#### [Written problem]
Can you update the listing from its start up to and including the line with "family: Isotomidae", changing "phylum" to "division" and leaving everything else as it is?

------ Materials provided

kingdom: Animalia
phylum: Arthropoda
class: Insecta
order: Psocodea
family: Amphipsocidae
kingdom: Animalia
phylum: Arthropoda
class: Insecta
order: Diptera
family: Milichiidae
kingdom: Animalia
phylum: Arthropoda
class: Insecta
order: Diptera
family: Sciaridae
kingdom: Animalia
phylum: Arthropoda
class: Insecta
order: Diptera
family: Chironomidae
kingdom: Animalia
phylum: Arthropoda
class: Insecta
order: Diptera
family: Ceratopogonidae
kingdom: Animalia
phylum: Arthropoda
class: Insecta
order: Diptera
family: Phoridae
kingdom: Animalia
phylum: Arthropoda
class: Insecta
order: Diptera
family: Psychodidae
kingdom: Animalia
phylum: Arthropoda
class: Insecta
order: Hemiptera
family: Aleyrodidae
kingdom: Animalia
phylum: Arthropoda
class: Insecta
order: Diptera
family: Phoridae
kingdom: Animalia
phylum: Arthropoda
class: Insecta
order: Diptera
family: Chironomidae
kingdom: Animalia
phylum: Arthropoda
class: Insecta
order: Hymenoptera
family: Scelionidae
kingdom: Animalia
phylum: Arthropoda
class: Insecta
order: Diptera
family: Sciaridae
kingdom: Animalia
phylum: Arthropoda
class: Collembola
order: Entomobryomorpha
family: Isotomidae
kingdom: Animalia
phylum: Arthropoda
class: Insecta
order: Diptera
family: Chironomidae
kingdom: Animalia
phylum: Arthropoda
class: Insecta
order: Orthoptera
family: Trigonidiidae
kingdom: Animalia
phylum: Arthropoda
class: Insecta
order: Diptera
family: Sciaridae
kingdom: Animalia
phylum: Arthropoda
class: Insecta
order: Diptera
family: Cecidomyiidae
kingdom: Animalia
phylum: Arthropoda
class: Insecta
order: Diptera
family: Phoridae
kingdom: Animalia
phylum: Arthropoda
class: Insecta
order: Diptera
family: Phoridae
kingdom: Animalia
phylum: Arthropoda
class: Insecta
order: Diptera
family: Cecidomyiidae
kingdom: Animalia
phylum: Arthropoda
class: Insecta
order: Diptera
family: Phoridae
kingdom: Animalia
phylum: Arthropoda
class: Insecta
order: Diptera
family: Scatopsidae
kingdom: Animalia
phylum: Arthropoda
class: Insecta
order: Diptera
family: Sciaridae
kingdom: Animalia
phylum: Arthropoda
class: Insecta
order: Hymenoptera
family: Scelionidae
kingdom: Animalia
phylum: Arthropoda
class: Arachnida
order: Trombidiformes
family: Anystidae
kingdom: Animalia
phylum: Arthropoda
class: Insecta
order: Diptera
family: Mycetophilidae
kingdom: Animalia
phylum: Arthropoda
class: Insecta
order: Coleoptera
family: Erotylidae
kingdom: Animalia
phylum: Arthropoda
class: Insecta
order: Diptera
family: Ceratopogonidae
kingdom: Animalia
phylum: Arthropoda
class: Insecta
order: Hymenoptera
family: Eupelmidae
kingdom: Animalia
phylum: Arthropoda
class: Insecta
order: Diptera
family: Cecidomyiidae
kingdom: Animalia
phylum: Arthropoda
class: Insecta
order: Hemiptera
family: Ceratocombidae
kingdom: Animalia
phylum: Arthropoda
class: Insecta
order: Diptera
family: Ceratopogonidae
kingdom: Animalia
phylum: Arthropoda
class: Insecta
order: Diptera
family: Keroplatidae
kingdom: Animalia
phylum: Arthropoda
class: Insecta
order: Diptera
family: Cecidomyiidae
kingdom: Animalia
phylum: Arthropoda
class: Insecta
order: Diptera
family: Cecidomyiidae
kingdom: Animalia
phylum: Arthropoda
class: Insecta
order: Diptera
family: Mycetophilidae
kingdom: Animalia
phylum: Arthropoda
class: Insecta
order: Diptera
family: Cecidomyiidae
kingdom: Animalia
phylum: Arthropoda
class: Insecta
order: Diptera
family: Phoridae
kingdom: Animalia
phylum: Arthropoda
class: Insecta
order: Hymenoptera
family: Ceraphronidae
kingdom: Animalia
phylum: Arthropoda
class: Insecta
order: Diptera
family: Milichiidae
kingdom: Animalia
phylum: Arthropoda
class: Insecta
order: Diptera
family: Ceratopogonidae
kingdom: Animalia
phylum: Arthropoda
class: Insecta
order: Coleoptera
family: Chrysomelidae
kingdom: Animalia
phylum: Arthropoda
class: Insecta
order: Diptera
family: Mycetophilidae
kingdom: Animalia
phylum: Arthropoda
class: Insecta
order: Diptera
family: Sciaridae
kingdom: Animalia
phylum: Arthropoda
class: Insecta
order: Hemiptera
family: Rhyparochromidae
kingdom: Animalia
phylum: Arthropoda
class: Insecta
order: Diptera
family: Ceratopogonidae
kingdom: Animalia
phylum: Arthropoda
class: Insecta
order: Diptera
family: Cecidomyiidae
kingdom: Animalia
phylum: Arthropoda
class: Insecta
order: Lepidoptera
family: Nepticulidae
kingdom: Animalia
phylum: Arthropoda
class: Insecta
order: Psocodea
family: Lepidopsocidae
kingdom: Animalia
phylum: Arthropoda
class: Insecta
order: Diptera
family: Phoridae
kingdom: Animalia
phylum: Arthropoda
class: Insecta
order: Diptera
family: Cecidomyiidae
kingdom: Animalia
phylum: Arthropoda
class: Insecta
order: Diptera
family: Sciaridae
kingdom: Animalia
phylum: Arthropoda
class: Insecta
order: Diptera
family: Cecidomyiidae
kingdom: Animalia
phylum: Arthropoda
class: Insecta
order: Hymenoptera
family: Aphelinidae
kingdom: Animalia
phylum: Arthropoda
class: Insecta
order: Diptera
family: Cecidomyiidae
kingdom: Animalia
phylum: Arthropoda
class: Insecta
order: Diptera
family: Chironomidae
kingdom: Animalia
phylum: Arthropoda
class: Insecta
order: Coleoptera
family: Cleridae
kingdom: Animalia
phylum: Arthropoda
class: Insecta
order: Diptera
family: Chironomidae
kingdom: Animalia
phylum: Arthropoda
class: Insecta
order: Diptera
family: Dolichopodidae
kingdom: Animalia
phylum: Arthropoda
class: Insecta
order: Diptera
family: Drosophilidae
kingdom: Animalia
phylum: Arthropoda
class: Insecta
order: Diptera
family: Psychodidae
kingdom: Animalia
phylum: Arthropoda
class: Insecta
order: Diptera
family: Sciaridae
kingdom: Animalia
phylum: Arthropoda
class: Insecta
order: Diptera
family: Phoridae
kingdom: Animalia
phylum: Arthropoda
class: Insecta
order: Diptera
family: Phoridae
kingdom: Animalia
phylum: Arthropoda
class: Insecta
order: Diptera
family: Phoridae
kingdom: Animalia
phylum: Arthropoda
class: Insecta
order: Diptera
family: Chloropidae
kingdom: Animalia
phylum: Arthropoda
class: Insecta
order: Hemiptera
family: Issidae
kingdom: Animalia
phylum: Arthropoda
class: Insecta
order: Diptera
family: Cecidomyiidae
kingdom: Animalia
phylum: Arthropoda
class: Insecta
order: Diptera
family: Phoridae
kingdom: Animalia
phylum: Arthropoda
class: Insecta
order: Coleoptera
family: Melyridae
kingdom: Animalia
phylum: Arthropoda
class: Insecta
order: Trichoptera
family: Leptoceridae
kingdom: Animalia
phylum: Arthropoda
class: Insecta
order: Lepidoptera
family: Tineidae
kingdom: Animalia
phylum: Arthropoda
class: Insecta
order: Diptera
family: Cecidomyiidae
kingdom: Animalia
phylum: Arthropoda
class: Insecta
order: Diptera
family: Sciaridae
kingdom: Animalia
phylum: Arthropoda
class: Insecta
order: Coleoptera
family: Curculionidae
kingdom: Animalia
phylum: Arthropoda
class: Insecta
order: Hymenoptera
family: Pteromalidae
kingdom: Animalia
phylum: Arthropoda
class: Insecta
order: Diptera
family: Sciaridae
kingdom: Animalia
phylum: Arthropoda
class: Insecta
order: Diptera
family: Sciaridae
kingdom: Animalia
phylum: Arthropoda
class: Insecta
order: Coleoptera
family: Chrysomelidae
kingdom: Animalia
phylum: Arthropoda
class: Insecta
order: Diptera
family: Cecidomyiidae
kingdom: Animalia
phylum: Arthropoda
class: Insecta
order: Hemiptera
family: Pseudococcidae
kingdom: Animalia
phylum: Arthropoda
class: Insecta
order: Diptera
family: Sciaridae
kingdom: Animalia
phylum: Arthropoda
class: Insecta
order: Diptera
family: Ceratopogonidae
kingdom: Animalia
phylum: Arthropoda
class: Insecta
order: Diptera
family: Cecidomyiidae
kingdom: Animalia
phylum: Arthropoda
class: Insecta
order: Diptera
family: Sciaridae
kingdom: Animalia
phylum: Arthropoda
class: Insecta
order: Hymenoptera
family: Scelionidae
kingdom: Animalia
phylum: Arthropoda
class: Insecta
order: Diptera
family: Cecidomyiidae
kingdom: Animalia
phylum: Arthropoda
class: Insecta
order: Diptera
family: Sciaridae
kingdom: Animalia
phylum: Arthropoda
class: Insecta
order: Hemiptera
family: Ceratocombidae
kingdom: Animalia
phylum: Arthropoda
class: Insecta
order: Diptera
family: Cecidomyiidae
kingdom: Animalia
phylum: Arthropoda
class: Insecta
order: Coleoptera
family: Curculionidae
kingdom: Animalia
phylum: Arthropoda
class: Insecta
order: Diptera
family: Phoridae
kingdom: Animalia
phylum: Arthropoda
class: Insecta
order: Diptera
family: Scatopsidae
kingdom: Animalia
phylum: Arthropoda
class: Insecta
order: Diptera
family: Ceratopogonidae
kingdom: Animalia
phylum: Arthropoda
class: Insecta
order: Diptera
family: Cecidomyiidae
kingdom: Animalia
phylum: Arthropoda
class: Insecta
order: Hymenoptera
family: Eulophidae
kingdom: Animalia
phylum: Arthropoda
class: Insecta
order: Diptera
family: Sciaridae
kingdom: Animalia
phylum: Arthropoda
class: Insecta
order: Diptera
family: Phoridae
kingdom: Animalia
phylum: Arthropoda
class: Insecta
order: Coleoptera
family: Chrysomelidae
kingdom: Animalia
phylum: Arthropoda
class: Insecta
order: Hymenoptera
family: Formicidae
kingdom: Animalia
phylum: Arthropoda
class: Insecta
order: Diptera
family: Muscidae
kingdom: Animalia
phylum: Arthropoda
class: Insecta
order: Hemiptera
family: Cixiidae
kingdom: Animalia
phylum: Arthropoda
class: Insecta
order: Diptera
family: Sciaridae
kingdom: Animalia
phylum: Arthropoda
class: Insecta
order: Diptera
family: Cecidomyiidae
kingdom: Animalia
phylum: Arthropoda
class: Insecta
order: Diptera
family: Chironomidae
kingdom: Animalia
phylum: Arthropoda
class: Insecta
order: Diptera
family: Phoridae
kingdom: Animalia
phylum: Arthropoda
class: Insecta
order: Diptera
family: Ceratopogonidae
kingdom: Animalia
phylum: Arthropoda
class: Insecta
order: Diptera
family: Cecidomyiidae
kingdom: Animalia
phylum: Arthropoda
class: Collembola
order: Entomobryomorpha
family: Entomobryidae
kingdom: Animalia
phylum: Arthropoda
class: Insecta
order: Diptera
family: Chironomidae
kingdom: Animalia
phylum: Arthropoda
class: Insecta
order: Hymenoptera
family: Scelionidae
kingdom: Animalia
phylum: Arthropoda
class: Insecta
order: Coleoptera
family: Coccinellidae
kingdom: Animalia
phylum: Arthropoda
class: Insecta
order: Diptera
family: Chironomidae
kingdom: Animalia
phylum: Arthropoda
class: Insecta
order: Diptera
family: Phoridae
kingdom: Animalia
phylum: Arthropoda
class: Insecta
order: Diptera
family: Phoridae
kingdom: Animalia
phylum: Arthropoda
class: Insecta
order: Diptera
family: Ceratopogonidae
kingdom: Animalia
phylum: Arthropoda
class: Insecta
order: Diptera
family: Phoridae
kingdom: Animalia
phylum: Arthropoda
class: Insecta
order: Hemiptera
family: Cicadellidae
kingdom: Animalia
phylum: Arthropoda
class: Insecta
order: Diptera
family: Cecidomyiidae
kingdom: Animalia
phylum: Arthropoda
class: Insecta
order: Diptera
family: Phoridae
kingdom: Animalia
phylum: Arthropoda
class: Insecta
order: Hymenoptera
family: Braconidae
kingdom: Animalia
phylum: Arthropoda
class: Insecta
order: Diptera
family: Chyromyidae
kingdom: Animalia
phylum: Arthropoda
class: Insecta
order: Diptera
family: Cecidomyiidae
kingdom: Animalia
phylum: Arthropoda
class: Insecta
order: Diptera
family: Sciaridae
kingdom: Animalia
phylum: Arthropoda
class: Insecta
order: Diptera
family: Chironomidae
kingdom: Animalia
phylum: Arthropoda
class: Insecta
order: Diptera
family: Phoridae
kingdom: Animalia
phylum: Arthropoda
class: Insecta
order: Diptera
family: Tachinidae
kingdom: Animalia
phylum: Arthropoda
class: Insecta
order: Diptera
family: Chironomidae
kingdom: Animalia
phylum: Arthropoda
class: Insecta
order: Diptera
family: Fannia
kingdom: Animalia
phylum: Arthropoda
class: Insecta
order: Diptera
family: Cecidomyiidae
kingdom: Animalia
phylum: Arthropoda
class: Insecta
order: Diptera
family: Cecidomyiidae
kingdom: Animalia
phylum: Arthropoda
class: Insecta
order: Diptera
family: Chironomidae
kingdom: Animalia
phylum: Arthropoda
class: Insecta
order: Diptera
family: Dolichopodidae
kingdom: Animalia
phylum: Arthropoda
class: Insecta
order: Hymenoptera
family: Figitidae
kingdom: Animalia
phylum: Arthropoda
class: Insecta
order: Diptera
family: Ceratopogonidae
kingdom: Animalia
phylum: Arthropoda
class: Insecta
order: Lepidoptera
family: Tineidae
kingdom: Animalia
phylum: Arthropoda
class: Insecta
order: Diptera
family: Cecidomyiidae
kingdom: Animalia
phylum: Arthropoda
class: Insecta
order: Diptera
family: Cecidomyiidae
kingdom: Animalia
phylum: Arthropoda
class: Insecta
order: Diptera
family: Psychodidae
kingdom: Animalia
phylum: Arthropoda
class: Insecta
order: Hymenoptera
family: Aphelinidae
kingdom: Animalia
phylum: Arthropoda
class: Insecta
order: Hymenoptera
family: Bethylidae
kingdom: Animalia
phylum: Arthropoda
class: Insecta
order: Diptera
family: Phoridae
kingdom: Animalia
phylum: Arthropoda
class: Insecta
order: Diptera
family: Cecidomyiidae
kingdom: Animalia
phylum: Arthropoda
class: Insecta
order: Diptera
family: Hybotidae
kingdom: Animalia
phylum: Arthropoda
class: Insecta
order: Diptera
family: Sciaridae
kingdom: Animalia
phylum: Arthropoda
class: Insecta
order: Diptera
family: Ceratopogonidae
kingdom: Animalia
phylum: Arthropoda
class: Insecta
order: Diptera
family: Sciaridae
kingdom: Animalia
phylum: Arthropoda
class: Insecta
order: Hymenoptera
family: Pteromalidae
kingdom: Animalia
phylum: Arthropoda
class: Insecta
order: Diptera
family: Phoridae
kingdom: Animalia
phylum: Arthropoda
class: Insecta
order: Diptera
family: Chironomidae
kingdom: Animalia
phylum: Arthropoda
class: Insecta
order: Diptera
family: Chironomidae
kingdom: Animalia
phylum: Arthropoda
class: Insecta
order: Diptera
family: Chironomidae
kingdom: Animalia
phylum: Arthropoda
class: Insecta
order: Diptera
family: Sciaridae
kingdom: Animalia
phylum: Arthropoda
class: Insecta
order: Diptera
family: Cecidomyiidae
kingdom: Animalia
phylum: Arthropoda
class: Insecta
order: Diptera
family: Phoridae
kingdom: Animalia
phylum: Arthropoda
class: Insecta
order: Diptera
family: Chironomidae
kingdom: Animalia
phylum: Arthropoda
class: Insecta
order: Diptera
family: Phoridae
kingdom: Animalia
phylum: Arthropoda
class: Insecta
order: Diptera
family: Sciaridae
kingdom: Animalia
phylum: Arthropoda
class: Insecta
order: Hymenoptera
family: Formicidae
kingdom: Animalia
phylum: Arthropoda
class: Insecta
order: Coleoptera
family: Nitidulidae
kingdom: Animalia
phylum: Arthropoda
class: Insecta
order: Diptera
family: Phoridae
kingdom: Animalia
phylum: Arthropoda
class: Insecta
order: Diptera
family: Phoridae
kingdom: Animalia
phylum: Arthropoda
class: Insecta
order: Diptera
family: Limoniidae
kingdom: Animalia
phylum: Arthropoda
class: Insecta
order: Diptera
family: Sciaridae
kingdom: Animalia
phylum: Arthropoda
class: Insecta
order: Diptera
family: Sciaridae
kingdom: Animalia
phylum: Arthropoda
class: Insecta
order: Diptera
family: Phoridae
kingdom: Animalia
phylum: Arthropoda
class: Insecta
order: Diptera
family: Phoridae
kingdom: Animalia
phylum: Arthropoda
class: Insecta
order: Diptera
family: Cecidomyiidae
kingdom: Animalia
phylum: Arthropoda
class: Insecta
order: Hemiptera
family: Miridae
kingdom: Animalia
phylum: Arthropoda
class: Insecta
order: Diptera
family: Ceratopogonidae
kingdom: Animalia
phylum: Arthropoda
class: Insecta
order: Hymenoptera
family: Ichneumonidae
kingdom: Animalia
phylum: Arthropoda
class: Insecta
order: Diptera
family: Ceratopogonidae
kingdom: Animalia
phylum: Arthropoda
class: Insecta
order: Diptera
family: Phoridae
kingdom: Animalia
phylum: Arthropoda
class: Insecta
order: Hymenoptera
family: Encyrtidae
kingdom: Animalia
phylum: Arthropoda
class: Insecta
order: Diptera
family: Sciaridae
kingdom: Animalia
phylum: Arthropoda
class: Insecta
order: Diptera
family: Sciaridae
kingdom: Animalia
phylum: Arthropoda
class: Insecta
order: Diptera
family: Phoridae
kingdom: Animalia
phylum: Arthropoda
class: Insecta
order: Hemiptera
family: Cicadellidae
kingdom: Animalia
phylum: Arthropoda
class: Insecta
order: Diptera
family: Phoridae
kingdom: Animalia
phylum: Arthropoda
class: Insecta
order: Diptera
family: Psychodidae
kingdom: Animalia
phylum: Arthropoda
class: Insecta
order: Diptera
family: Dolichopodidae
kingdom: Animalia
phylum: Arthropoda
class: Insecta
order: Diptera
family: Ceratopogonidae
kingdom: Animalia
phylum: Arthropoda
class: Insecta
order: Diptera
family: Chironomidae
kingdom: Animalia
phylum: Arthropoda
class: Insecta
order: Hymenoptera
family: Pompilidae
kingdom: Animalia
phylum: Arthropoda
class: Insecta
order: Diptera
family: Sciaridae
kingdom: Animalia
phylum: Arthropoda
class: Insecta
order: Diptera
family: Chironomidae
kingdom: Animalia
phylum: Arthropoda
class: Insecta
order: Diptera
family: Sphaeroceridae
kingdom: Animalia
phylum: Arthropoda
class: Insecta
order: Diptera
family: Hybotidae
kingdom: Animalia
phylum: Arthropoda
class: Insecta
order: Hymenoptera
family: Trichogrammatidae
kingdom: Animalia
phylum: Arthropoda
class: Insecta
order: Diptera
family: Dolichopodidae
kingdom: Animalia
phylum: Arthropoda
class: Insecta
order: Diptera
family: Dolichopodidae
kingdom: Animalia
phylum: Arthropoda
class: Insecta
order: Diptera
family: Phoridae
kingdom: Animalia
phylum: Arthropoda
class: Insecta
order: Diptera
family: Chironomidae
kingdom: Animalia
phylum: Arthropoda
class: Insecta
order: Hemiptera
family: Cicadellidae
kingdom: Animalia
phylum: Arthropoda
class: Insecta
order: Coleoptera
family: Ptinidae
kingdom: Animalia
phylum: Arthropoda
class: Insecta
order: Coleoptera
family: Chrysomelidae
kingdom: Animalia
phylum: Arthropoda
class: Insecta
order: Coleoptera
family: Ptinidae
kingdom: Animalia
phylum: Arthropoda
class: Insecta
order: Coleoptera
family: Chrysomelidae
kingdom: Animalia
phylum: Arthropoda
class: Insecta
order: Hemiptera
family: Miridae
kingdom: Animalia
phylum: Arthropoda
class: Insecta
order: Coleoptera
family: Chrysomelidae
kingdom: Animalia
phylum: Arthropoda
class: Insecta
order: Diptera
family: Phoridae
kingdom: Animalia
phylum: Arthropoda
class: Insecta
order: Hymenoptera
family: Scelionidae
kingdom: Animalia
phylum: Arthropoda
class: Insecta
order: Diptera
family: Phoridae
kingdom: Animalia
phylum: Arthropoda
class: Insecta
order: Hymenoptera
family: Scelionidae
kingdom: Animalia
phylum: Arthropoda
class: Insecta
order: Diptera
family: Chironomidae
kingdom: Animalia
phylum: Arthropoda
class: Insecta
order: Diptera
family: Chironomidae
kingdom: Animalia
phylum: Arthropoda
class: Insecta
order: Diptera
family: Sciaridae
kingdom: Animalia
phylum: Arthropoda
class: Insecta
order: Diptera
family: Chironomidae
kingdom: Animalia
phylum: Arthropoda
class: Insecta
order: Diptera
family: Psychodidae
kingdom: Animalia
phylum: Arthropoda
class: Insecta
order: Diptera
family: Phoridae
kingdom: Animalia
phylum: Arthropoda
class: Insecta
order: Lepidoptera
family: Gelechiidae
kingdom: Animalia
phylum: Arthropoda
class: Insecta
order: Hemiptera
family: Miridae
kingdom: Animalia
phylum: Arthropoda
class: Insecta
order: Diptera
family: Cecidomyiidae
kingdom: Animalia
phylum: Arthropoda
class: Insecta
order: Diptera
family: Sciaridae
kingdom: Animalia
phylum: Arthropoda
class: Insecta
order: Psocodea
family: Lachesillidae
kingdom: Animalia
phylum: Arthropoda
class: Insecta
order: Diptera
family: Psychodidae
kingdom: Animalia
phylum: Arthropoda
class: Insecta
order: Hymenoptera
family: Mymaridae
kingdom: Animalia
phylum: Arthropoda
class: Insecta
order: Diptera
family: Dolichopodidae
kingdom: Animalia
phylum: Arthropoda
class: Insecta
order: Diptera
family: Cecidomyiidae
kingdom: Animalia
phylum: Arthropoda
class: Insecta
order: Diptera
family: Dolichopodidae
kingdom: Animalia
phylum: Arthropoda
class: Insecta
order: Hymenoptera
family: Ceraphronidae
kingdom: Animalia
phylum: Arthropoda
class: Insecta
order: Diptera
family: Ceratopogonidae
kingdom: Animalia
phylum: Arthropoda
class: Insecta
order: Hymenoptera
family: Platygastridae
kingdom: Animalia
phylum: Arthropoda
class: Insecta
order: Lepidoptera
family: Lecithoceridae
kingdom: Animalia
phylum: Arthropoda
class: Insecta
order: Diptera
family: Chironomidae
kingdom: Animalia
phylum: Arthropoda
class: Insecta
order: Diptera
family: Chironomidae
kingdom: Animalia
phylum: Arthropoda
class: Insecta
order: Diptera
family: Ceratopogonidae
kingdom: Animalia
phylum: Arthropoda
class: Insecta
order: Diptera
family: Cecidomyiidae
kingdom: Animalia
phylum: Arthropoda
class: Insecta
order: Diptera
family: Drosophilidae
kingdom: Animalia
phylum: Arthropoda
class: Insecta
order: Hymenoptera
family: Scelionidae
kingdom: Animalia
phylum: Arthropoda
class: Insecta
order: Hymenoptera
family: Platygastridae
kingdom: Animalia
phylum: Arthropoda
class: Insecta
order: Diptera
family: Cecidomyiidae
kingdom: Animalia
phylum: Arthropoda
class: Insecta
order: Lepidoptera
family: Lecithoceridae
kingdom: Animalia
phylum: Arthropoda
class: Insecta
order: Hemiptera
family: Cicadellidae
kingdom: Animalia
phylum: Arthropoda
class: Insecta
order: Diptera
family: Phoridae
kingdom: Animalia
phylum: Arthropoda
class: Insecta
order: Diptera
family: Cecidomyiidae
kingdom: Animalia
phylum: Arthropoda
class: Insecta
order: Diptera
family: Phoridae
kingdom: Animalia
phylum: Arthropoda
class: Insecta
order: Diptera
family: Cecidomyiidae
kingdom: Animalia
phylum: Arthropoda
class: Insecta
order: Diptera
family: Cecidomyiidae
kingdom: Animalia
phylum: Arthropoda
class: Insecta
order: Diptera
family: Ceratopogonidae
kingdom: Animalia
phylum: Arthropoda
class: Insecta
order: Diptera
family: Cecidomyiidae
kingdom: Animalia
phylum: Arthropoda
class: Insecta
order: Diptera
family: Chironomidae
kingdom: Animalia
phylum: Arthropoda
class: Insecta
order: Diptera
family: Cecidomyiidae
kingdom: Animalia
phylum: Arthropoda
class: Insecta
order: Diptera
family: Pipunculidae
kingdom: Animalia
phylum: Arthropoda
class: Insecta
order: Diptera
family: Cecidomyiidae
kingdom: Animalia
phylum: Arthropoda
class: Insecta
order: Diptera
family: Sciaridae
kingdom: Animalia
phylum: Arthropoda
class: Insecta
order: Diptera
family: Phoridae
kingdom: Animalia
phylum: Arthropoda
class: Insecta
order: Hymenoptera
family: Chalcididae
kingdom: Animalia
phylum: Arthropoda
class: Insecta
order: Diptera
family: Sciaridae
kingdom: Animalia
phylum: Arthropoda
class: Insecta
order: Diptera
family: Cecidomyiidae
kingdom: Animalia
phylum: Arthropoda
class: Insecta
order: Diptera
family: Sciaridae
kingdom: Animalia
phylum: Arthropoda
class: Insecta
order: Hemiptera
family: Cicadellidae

------------

#### [Written answer]
kingdom: Animalia
division: Arthropoda
class: Insecta
order: Psocodea
family: Amphipsocidae
kingdom: Animalia
division: Arthropoda
class: Insecta
order: Diptera
family: Milichiidae
kingdom: Animalia
division: Arthropoda
class: Insecta
order: Diptera
family: Sciaridae
kingdom: Animalia
division: Arthropoda
class: Insecta
order: Diptera
family: Chironomidae
kingdom: Animalia
division: Arthropoda
class: Insecta
order: Diptera
family: Ceratopogonidae
kingdom: Animalia
division: Arthropoda
class: Insecta
order: Diptera
family: Phoridae
kingdom: Animalia
division: Arthropoda
class: Insecta
order: Diptera
family: Psychodidae
kingdom: Animalia
division: Arthropoda
class: Insecta
order: Hemiptera
family: Aleyrodidae
kingdom: Animalia
division: Arthropoda
class: Insecta
order: Diptera
family: Phoridae
kingdom: Animalia
division: Arthropoda
class: Insecta
order: Diptera
family: Chironomidae
kingdom: Animalia
division: Arthropoda
class: Insecta
order: Hymenoptera
family: Scelionidae
kingdom: Animalia
division: Arthropoda
class: Insecta
order: Diptera
family: Sciaridae
kingdom: Animalia
division: Arthropoda
class: Collembola
order: Entomobryomorpha
family: Isotomidae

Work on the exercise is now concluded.